Aside from the aphids, this recipe came out pretty good. I have to say, the bacon helps. Don’t skip out on it. Everything else is so light already, I think it’s a nice balance. It’s also spring here so I was able to harvest some beautiful flowers from the garden and use them as garnishes.

Kimchi Cauliflower Fried Rice

Ingredients:

  • 4 cups Cauliflower rice
  • 1 cup kimchi, juice separated
  • 1/4 cup kimchi juice
  • 4 bacon slices, 1” pieces
  • 2 eggs, beaten
  • 4 garlic cloves, minced
  • 1 small onion, diced
  • 1/2 cup of carrots, diced
  • 2 Tablespoon soy sauce

Toppings:

  • Fried egg, sunny side up
  • Black sesame seeds (optional)
  • Sriracha
  • Sesame oil
  • Green onions

Instructions:

  1. Heat pan to medium high heat.
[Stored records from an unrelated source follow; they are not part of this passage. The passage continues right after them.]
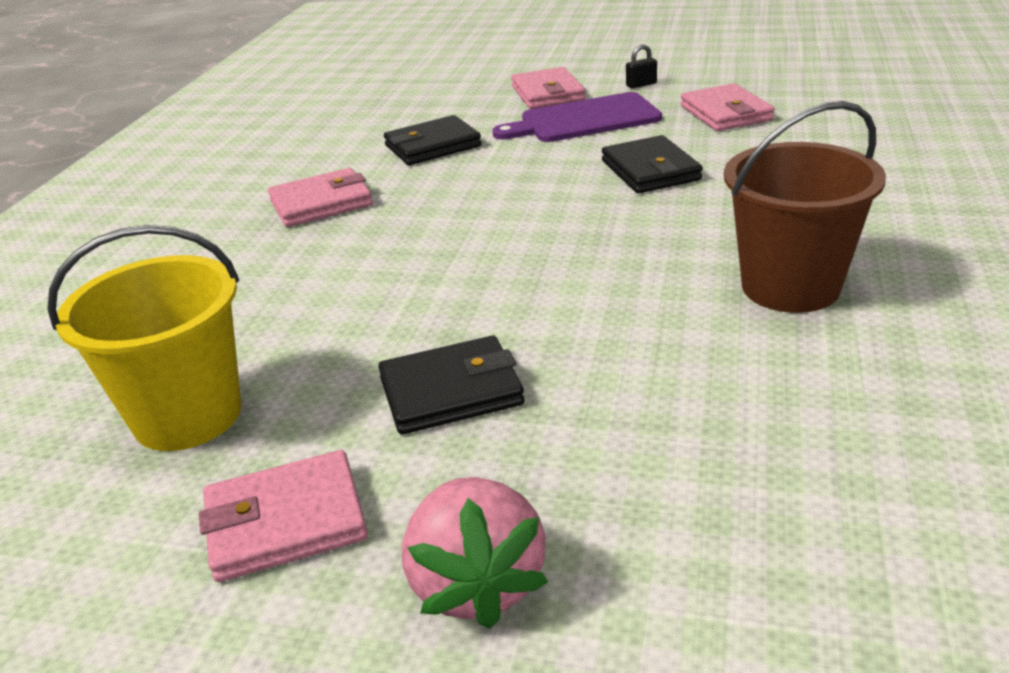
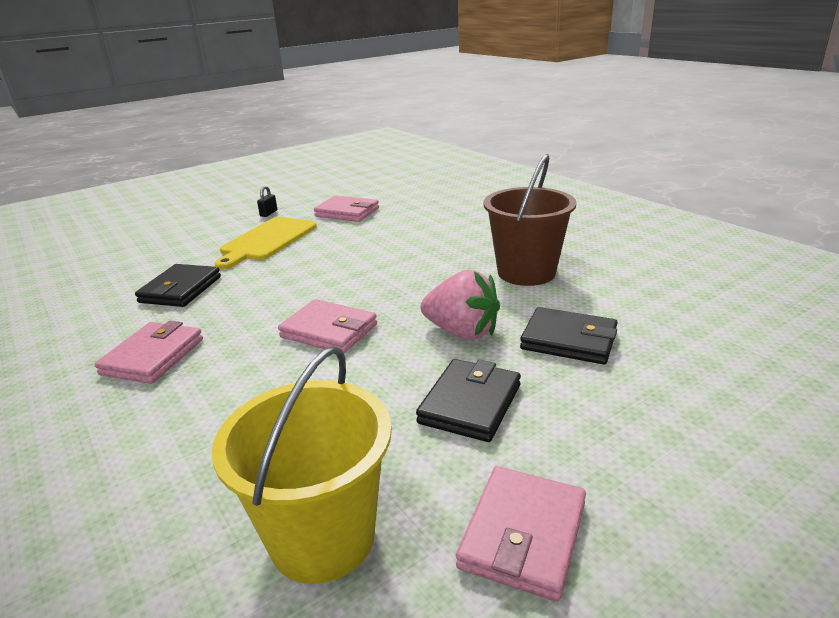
camera: 50 degrees left, 5 degrees down
pink strawberry [402,477,548,629] -> pink strawberry moved to [421,270,500,340]
purple cutting board [492,92,662,142] -> yellow cutting board [215,217,317,270]
pink wallet [511,67,585,109] -> pink wallet moved to [278,299,377,353]
black wallet [602,135,703,193] -> black wallet moved to [520,307,618,364]

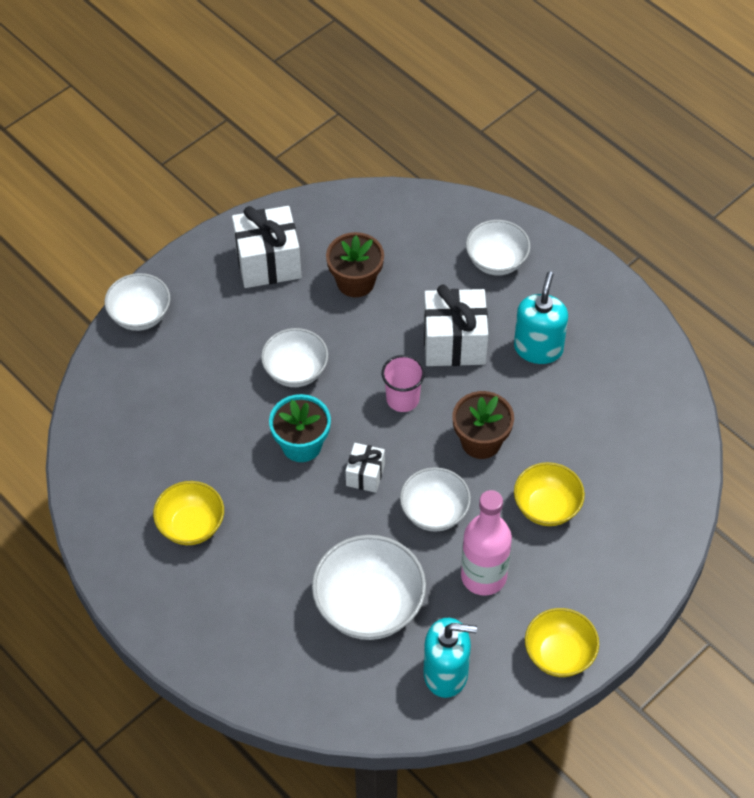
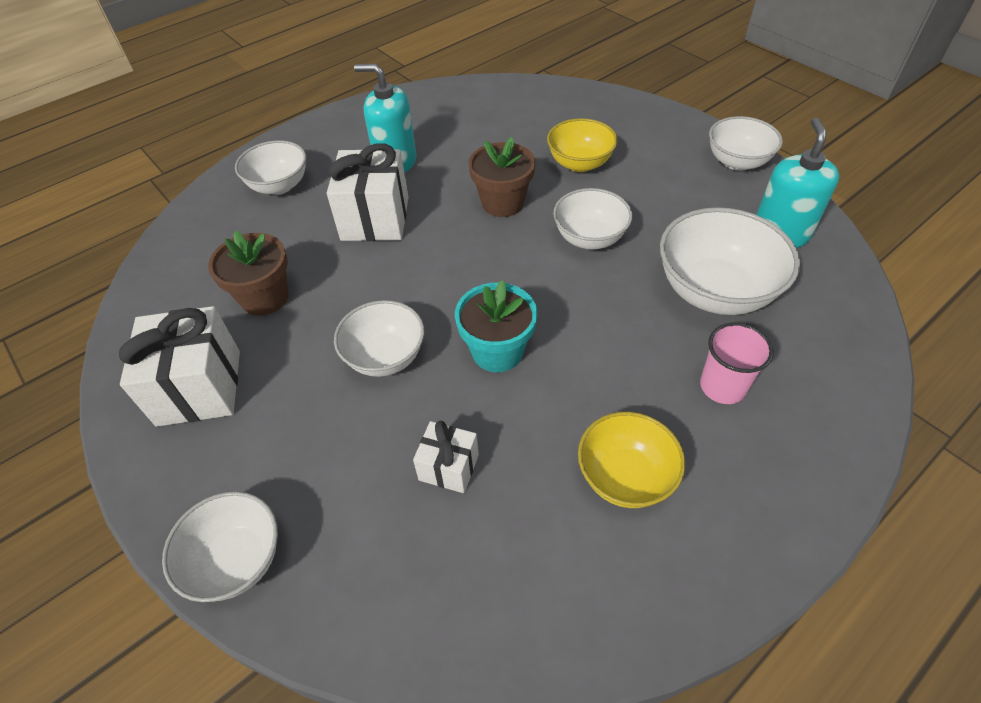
camera: 85 degrees left, 5 degrees down
white gift [346,443,385,493] -> white gift moved to [413,421,479,493]
pink cup [382,355,425,412] -> pink cup moved to [700,323,774,404]
pink bottle [461,490,512,596] -> none
yellow bowl [525,608,599,677] -> white bowl [709,116,783,171]

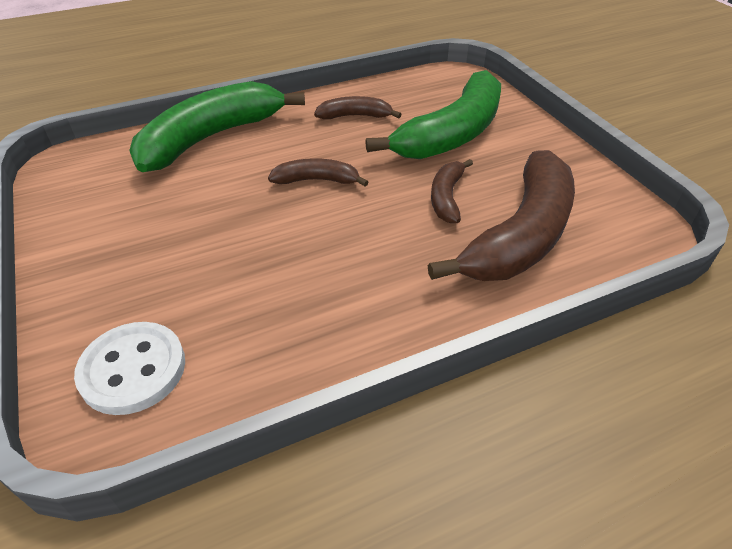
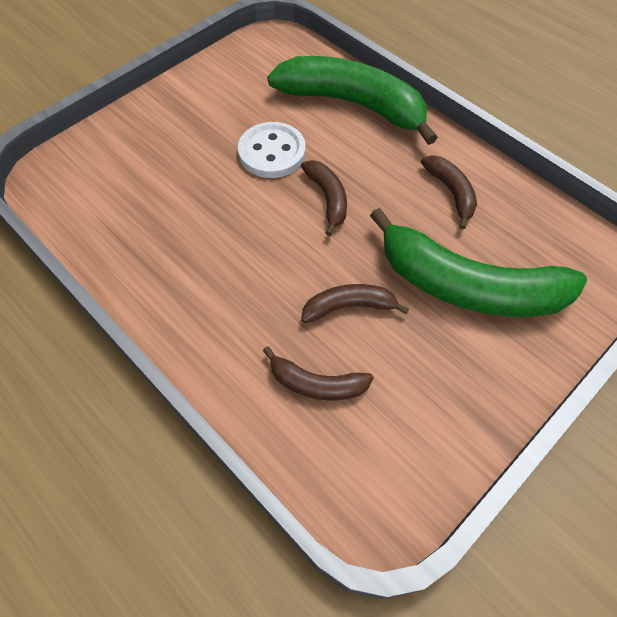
camera: 70 degrees right, 15 degrees up
white button [74,322,185,415] -> white button moved to [238,122,306,178]
brown banana [427,150,575,281] -> brown banana [263,346,374,400], size x0.48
Add kimchi and pan fry until toasty, about 3-4 minutes. Remove from pan and set aside.
  2. Cook bacon until crispy. Set aside.
  3. Remove all but 2 Tablespoons of bacon fat from pan. Cook eggs until just about set but not quite, about 1 minutes. Remove from pan and set aside.
  4. Add 2 Tablespoons of bacon fat to pan. Add onions, garlic, carrots and cook until fragrant, about 30 seconds to 1 minute. 
  5. Add kimchi juice and cook for another minute.
  6. Add Cauliflower, kimchi, bacon, scrambled eggs and cook for about 1-2 minutes. 

Notes:

  • Cauliflower rice can be bought already made or you can make it from cauliflower by dicing it up or using a food processor.
  • We want to try to keep the crunchy texture of the cauliflower. The longer the cauliflower cooks, the softer it will become.